Arizona GOP Rep. Eli Crane, a freshman lawmaker who opposed Kevin McCarthy as speaker, says he 'might wind up in the broom closet' over his vote
Rep. Crane said he "might wind up in the broom closet" over his opposition to McCarthy's speakership.
Crane told The New York Times he simply wanted to see Republicans move in a different direction.
He also told the newspaper that he declined Trump's personal push to secure support for McCarthy.
Before now-Rep. Eli Crane had even been sworn into Congress, he received a call from former President Donald Trump asking him to back Rep.
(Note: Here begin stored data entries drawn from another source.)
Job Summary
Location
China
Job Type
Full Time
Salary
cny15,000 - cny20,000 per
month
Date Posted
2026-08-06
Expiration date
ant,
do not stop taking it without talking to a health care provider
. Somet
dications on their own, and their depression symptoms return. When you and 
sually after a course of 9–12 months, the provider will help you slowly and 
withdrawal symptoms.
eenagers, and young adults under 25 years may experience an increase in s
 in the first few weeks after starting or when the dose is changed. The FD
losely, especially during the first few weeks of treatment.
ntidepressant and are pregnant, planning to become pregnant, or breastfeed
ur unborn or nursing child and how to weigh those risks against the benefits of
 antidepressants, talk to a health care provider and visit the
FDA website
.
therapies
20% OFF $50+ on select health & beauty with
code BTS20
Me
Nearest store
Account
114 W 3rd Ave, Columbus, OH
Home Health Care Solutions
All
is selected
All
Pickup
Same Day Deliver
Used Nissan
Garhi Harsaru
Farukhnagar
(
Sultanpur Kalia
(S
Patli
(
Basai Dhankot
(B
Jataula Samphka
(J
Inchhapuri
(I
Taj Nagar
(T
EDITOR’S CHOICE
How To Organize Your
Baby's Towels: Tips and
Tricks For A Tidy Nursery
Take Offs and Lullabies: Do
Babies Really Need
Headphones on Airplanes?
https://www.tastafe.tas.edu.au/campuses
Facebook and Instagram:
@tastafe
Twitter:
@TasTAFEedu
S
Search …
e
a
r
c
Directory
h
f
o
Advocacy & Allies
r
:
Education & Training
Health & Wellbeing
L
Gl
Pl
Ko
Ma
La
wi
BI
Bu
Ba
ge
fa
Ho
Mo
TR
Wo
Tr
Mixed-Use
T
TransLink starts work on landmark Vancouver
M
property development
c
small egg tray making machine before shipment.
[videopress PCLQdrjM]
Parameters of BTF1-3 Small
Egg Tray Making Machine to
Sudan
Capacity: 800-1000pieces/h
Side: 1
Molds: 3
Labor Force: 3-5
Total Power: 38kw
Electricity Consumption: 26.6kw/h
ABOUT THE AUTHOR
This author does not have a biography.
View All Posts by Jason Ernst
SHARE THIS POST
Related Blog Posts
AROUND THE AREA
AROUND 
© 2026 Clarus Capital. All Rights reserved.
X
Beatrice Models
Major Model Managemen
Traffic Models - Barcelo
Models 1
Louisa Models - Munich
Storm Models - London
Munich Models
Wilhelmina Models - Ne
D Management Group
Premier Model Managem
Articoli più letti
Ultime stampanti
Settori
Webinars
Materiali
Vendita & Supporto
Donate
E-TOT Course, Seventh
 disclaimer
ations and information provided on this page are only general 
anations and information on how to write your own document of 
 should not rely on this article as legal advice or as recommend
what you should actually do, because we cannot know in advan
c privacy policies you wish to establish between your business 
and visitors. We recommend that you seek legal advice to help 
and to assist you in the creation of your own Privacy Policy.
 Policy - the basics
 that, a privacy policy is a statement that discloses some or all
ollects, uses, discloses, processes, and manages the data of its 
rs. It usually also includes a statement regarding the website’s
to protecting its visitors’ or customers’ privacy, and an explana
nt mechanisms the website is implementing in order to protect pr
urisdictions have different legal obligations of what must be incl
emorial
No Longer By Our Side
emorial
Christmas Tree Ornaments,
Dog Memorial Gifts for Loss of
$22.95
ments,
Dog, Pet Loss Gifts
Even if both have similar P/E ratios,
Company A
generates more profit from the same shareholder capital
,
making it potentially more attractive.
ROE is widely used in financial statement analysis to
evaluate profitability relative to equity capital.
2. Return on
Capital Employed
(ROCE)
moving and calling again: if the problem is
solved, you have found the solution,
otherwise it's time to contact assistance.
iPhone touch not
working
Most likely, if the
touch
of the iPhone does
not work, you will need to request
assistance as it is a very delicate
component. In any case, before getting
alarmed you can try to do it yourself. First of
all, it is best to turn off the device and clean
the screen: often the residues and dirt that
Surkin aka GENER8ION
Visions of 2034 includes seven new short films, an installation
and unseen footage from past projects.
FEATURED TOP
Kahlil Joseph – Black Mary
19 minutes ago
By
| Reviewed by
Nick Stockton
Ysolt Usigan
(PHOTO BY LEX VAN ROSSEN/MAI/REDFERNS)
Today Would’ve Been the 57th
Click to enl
Kevin McCarthy of California to become the next House speaker.
But the newly-elected Arizona Republican, who believed that McCarthy represented the brand of establishment politics that his voters sent him to Washington, DC to reject, turned down the former president's entreaties.
"Sir, I'm sorry, we love you out in Arizona, but I've been listening to my voters," Crane told Trump, per the lawmaker's recent interview with The New York Times.
After a five-day process and 15 rounds of balloting in which McCarthy was opposed by an array of conservative lawmakers who wanted to see the House GOP Conference move forward in a different direction, the Californian broke through and won the speakership vote 216-212 over Democratic leader Hakeem Jeffries of New York.
Crane told The Times that he had not sought a specific committee assignment nor was he looking for attention by holding out in casting a vote in favor of McCarthy.
In the first 14 ballots, Crane supported conservative alternatives to McCarthy before voting "present" in the 15th and final ballot.
"I did not want to come up here and be a representative who heard what my voters said and came up here and caved to the pressure," Crane said. "I didn't want anything, other than to do what I was sent here to do."
As the days went on, the congressman remarked on the intense pressure from fellow Republicans to end the voting process and coalesce around McCarthy as speaker.
"Everybody was pressuring," Crane told the Times, adding that "the pressure just kept escalating" once the initial group of roughly 20 holdouts was whittled down to just a few members.
Crane told the newspaper that he'd like to serve on the Foreign Affairs, Homeland Security, and Natural Resources Committees, but felt that he could be shut out due to his speakership vote.
"I expect it," Crane said, despite McCarthy's assurances that members would not receive any internal blowback for their votes.
"We'll see what happens. I might wind up in the broom closet," he added.